Bill Ojile: Okay, so you're talking about reauthorization of the Higher Ed Act?
Douglas Carlson: Exactly, yeah.
Bill Ojile: So they've been trying to reauthorize the Higher Ed Act since I think 2009 was the last time they did it and you know legislation has some shelf life. Sure. But you know there's got to be a will to do something and there's got to be compromise and there's got to be give and take.
And I think that there are certainly some people who are, you know, the chairmen of the committees in the House and the Senate who are interested in, you know, we're due to reauthorize this. We've been due for the last five or six years to reauthorize the Higher Ed Act. What do we want to do here?

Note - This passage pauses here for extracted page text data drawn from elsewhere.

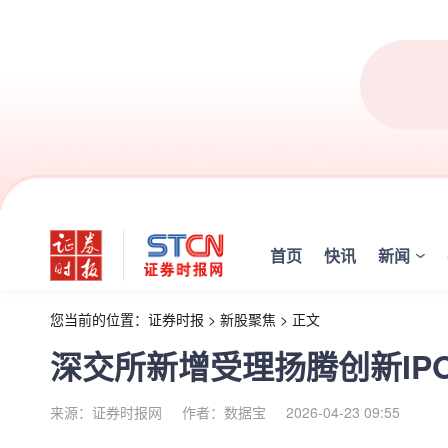
首页
快讯
新闻
您当前的位置：
证券时报
>
新股聚焦
>
正文
深交所新增受理扬腾创新IP
来源：证券时报网
作者：数据宝
2026-04-23 09:55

They cannot come up with a plan that they can sell to enough of their members. You've got, on one side, you have...
you know, a skepticism of do we really need? federal oversight on education, shouldn't it be to the states? Do we need the bureaucracy of a department of ed? And on the other side, you've got, well, what about the for-profit colleges? We need to continue to step on them. What about all these other issues where they want more regulation and more prescription and so forth? And then you add in stuff like the protests.

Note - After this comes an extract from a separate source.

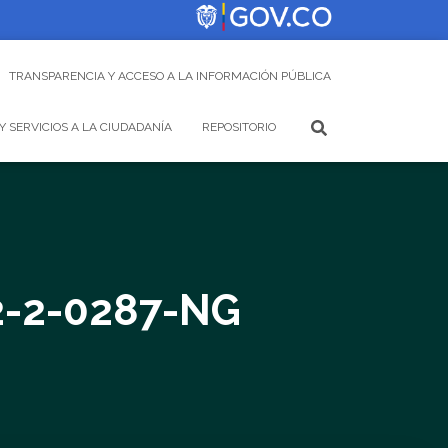
TRANSPARENCIA Y ACCESO A LA INFORMACIÓN PÚBLICA
Y SERVICIOS A LA CIUDADANÍA
REPOSITORIO
2-2-0287-NG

on campus and how it becomes politicized. Everybody takes a different position and then you can't get anything done.
Dr. Joe Sallustio: Right, every, and that's a great point Joe. Every year there's going to be a new issue. Last year it was DEI, this year it's going to be campus protests. Who knows what it'll be next year. But those things get in the way because now everyone wants to, you always want to solve the last problem. And you know, instead of thinking forward, there are people in Congress that
I would believe have a forward look, but most people are trying to fix the last problem. And that ends up getting you stuck a lot of times.
Dr. Joe Sallustio: How do we get in touch with Bill O'Gile to get us unstuck at our institutions if we're looking for higher ed advice, legal counsel?
Bill Ojile: Sure. So go to Snell and Wilmer.com S-N-E-L-L Wilmer W-I-L-M-E-R dot com and go down to the O's and you'll find Ojile and click on it and you will have all of my contact info, my background and I would love to hear from you if I can help you.
Dr. Joe Sallustio: If anybody out there is wondering should they, if you're looking for legal counsel, should you hire Bill? I'll give my personal recommendation here, which I don't do very often here on the podcast, but I have personally worked with Bill a bunch of times on a number of projects, including state authorization. And we've had some legal advice conversations on different employee issues and so on that have happened in campuses that I've worked out in the past, and he is above board. And the advice he provides has been amazing. And I've always had a pleasure working with you. So if there's anybody out there wondering.
If Bill's a good guy to work with, I will tell you absolutely 100% contact him if you need that advice. Douglas, do you have anything you want to ask to close us out?
Douglas Carlson: No, I think you've done an amazing job explaining pretty complicated subjects in a way that even I can understand. So I appreciate that.
Dr. Joe Sallustio: Douglas even messing with himself now at the end of the day. There he is, my guest co-host. I don't think so. that's not the right one is it, Douglas? We're all messing up today. We're all messing up. Let's get it right here. There we are.
It's been a long day. Douglas Carlson, head of partnerships at Lead Squared and our esteemed legal guest, the one and only legal guest that we have here planned for this week. I don't remember how I got him on the first time, but this is what he gets. He's Bill Ojile. He is a partner at Snell and Wilmer. Bill, thanks for being on the podcast.
Bill Ojile: Thanks, Joe. Thanks, Douglas.
Dr. Joe Sallustio: Yeah, appreciate you. Thanks. Ladies and gentlemen, you've just ed-uped.